*ASSIGNED TASK*
Using the entries that follow, transcribe only the lines from the line with "ring mcp: (151, 198)" to the line with "index mcp: (1344, 323)", both included, exactly as they stand and without pictures.

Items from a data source
========
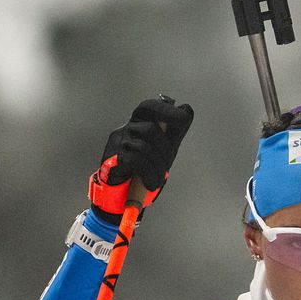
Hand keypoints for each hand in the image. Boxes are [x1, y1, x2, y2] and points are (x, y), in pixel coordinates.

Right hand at [89, 95, 193, 222]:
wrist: (123, 192)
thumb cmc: (144, 166)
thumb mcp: (164, 148)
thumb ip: (175, 130)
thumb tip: (187, 108)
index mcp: (139, 124)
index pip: (149, 107)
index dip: (166, 110)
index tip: (184, 118)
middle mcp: (126, 129)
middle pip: (150, 129)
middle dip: (164, 149)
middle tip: (166, 166)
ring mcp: (118, 143)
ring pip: (144, 147)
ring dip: (157, 166)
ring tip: (158, 178)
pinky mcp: (113, 158)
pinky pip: (136, 161)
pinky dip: (149, 174)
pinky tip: (151, 183)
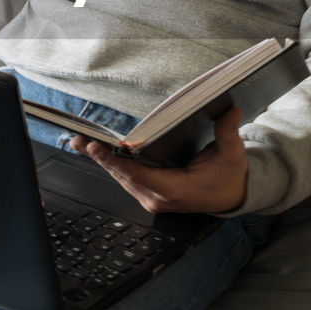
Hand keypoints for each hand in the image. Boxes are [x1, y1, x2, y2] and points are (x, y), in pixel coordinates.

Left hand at [71, 106, 247, 214]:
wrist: (231, 197)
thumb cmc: (228, 177)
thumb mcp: (232, 154)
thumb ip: (228, 133)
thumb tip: (231, 111)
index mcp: (176, 190)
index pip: (138, 174)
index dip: (114, 160)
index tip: (95, 147)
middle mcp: (158, 197)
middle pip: (122, 175)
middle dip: (99, 157)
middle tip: (78, 139)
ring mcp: (151, 198)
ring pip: (121, 177)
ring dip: (101, 160)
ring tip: (79, 142)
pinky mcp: (149, 194)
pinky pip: (126, 178)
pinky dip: (111, 164)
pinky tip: (97, 152)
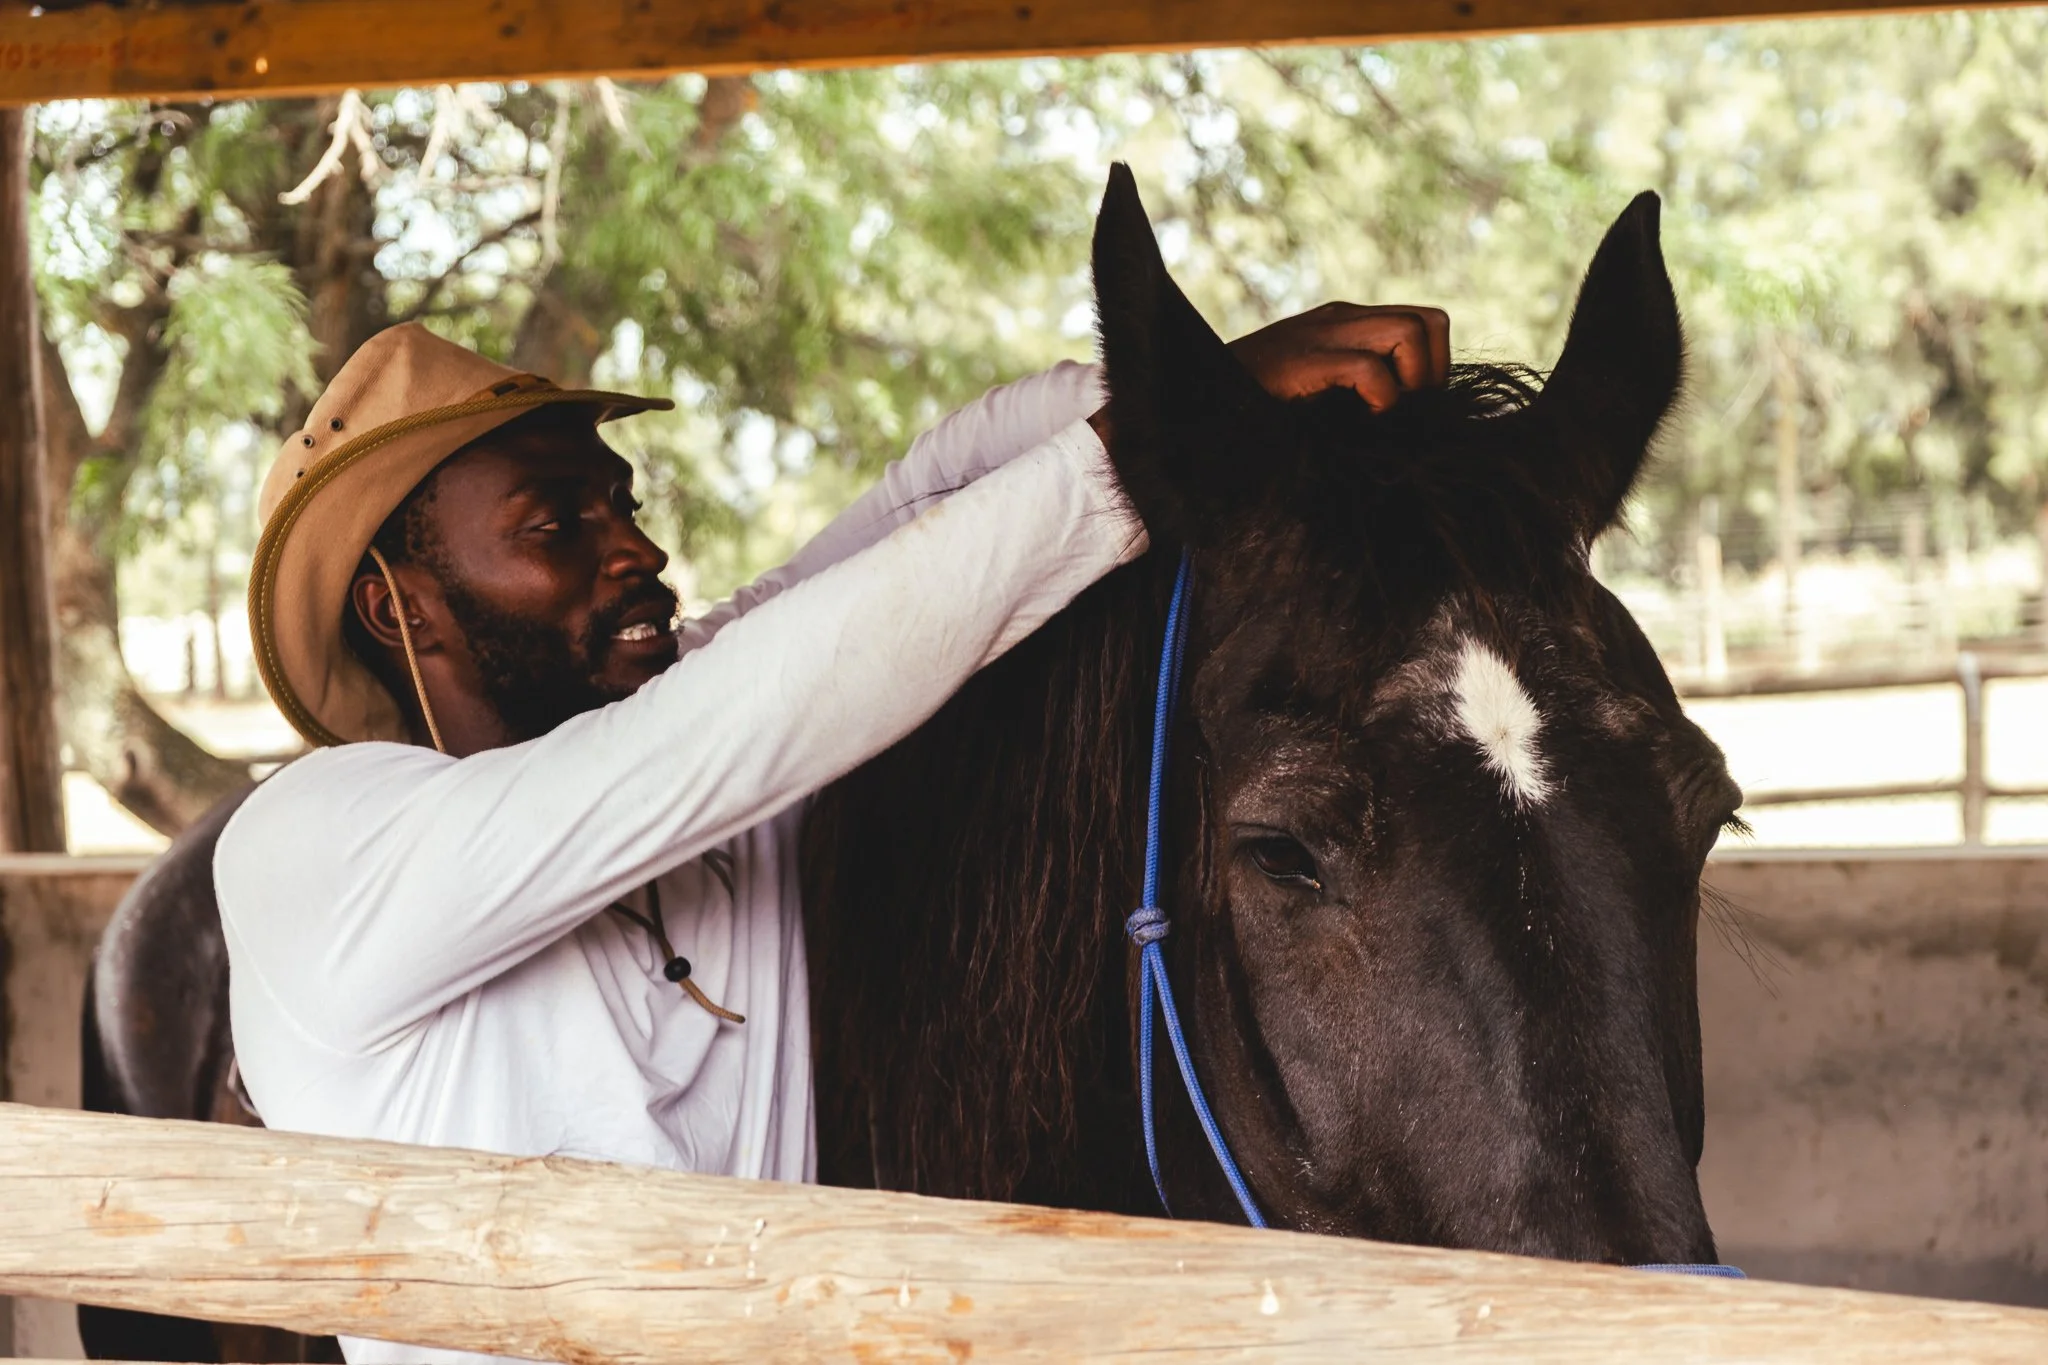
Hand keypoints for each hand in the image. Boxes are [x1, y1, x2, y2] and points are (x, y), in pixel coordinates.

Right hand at [1228, 302, 1450, 409]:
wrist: (1196, 406)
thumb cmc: (1259, 411)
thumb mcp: (1320, 392)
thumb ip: (1356, 386)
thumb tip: (1410, 413)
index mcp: (1344, 323)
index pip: (1425, 322)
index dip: (1433, 366)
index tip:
========
*TASK SOLUTION*
ring mcp: (151, 198)
ring pip: (121, 177)
ring dip: (101, 160)
ring tip: (79, 142)
pinky mcp: (149, 194)
pinky pip: (126, 178)
pinky dip: (111, 164)
pinky tip: (97, 152)
Hand keypoints for each hand in the image. Boxes are [x1, y1, x2, y2] and points are (x, y), in pixel coordinates.

Right hand at [1228, 302, 1450, 409]:
wrist: (1196, 406)
thumb cmc: (1259, 411)
thumb mcp: (1320, 392)
thumb ip: (1356, 386)
thumb tip: (1410, 413)
index mcp: (1344, 323)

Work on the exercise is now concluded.